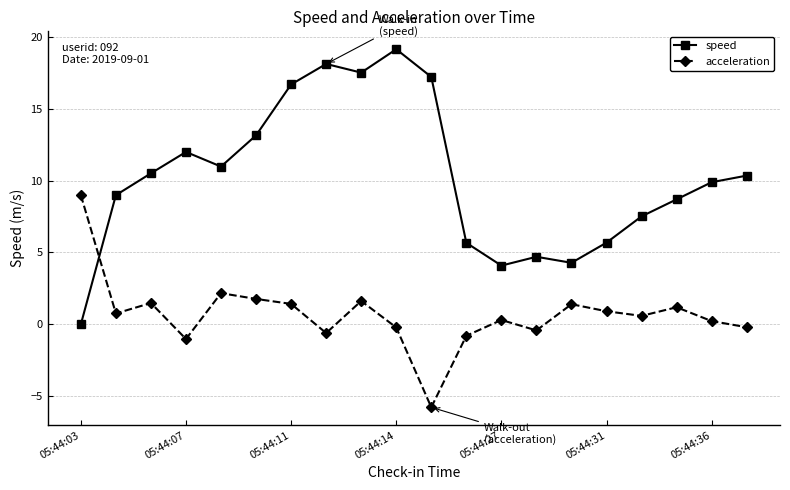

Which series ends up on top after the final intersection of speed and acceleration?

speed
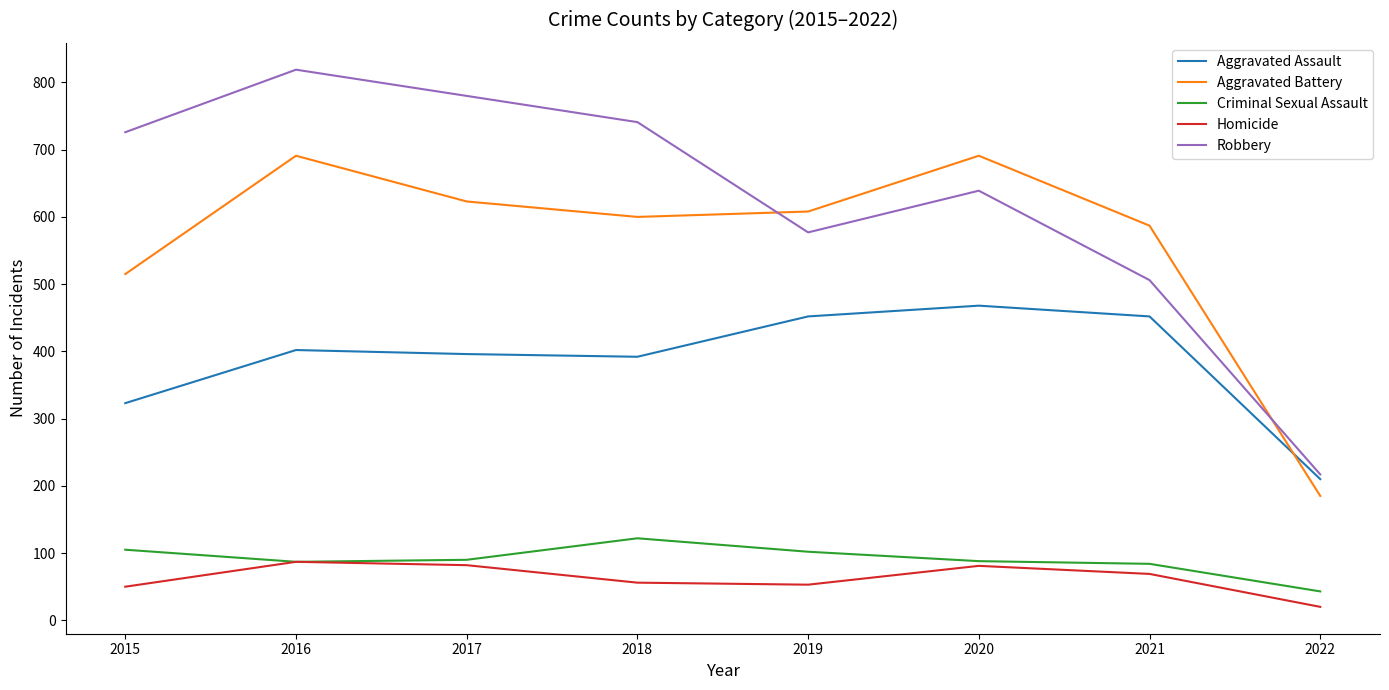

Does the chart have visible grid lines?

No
━━━━━━━━━━━━━━━━━━━━
:: Written task ::
Set down each of the entries above word for word, omitting the pictures.

:: Task result ::
Which series ends up on top after the final intersection of speed and acceleration?

speed

Does the chart have visible grid lines?

No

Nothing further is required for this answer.